Official zwave public specification listing all the commandsets:

Note there’s no way to add support for a commandset to a device that doesn’t have it without flashing the firmware on that device. So it’s always best just to start with the official Z wave alliance description of the device and look at the commandsets that are listed there. Then you know what commandsets your DTH has to process.

And @zcapr17 has just released a “tweaker” DTH which can be used to discover the endpoints, associations, and supported zwave commandsets for any mains-powered zwave device.

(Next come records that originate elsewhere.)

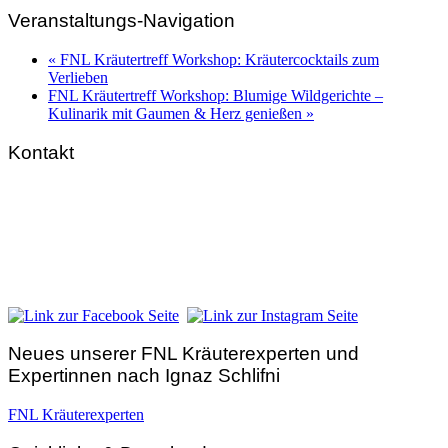
Veranstaltungs-Navigation
«
FNL Kräutertreff Workshop: Kräutercocktails zum
Verlieben
FNL Kräutertreff Workshop: Blumige Wildgerichte –
Kulinarik mit Gaumen & Herz genießen
»
Kontakt
FNL-Zentrale
Hunnenbrunn / Schlossweg 2
A – 9300 St. Veit an der Glan
Telefon:
+43 4212 33 461
E-Mail:
zentrale@fnl.at
Neues unserer FNL Kräuterexperten und
Expertinnen nach Ignaz Schlifni
FNL Kräuterexperten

Very cool. :sunglasses:

Official Developers Website

There’s also an official developers website, but I don’t know how many people use it. It’s mostly just pointers into the developer docs.

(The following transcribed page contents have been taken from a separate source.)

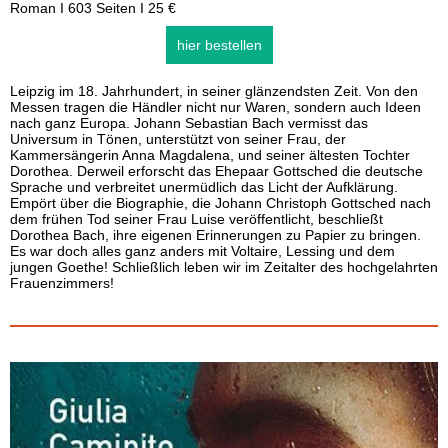
Roman I 603 Seiten I 25 €
hier bestellen
Leipzig im 18. Jahrhundert, in seiner glänzendsten Zeit. Von den
Messen tragen die Händler nicht nur Waren, sondern auch Ideen
nach ganz Europa. Johann Sebastian Bach vermisst das
Universum in Tönen, unterstützt von seiner Frau, der
Kammersängerin Anna Magdalena, und seiner ältesten Tochter
Dorothea. Derweil erforscht das Ehepaar Gottsched die deutsche
Sprache und verbreitet unermüdlich das Licht der Aufklärung.
Empört über die Biographie, die Johann Christoph Gottsched nach
dem frühen Tod seiner Frau Luise veröffentlicht, beschließt
Dorothea Bach, ihre eigenen Erinnerungen zu Papier zu bringen.
Es war doch alles ganz anders mit Voltaire, Lessing und dem
jungen Goethe! Schließlich leben wir im Zeitalter des hochgelahrten
Frauenzimmers!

http://developer.smartthings.com/developers/tools#building

SDC 2016

SmartThings did a presentation at the 2016 Samsung developers conference on how a device manufacturer would “onboard” their device to SmartThings. Which basically means creating a device type handler for it.

If you’re a visual learner and you like slides and pictorial representation, this might be helpful. It’s basically the same information as is in the developer docs, but, you know, with pictures. :wink:

Part 1: Z-Wave and Zigbee devices

Part 2: LAN devices

@slagle or @jim might have more suggestions for official resources.


(Dale C) #3

I am trying to learn device handlers by looking at the code for examples and I am looking at @ChadCK device handler here.

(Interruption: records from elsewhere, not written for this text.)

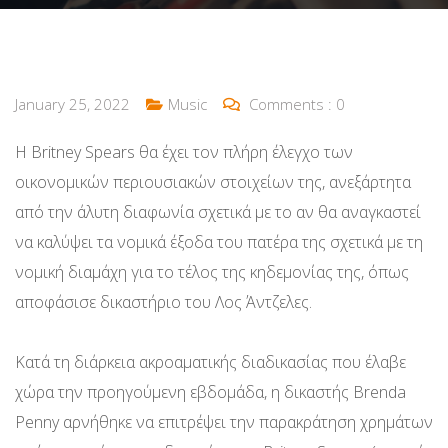
January 25, 2022
Music
Comments :
0
Η Britney Spears θα έχει τον πλήρη έλεγχο των
οικονομικών περιουσιακών στοιχείων της, ανεξάρτητα
από την άλυτη διαφωνία σχετικά με το αν θα αναγκαστεί
να καλύψει τα νομικά έξοδα του πατέρα της σχετικά με τη
νομική διαμάχη για το τέλος της κηδεμονίας της, όπως
αποφάσισε δικαστήριο του Λος Άντζελες.
Κατά τη διάρκεια ακροαματικής διαδικασίας που έλαβε
χώρα την προηγούμενη εβδομάδα, η δικαστής Brenda
Penny αρνήθηκε να επιτρέψει την παρακράτηση χρημάτων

Can somebody shed some light or point me in the direction of the documentation please?

What is the function of the state “default” line that is being used in all the tiles? I can’t find info on that in the SmartThings documentation when I do the search. Thanks for any assistance.

  standardTile("lowSpeed", "device.currentState", inactiveLabel: false, width: 2, height: 2) {
    	state "default", label: 'LOW', action: "lowSpeed", icon:"st.Home.home30", backgroundColor: "#ffffff"
  	state "LOW", label:'LOW', action: "lowSpeed", icon:"st.Home.home30", backgroundColor: "#79b821"
  	state "ADJUSTING.LOW", label:'LOW', action: "lowSpeed", icon:"st.Home.home30", backgroundColor: "#2179b8"
  	}
  standardTile("medSpeed", "device.currentState", inactiveLabel: false, width: 2, height: 2) {
  	state "default", label: 'MED', action: "medSpeed", icon:"st.Home.home30", backgroundColor: "#ffffff"
  	state "MED", label: 'MED', action: "medSpeed", icon:"st.Home.home30", backgroundColor: "#79b821"
        state "ADJUSTING.MED", label:'MED', action: "medSpeed", icon:"st.Home.home30", backgroundColor: "#2179b8"
  }
  standardTile("highSpeed", "device.currentState", inactiveLabel: false, width: 2, height: 2) {
  	state "default", label: 'HIGH', action: "highSpeed", icon:"st.Home.home30", backgroundColor: "#ffffff"
  	state "HIGH", label: 'HIGH', action: "highSpeed", icon:"st.Home.home30", backgroundColor: "#79b821"
        state "ADJUSTING.HIGH", label:'HIGH', action: "highSpeed", icon:"st.Home.home30", backgroundColor: "#2179b8"
  }
  standardTile("refresh", "device.switch", inactiveLabel: false, decoration: "flat", width: 2, height: 2) {
  	state "default", label:"", action:"refresh.refresh", icon:"st.secondary.refresh"

(Jim Anderson) #4

It is used when determining the current attribute state. Docs here: http://docs.smartthings.com/en/latest/device-type-developers-guide/tiles-metadata.html#state-selection-algorithm


(Dale C) #5

Thanks!

@Jim So when I look through the example device handler code from SmartThings I don’t see the examples using this line of code? I am not getting why it would be necessary to use?

Based on your link, it says to now use defaultState:true. I did a search now on “defaultState” to see examples to see it being used and what this means and the only thing that comes up is the description which is vague. The couple examples from SmartThings is using the old method

PS- I must have been working too late, I have no idea why the search didn’t hit on this? I tried “search” on it again this morning and it’s the first thing up.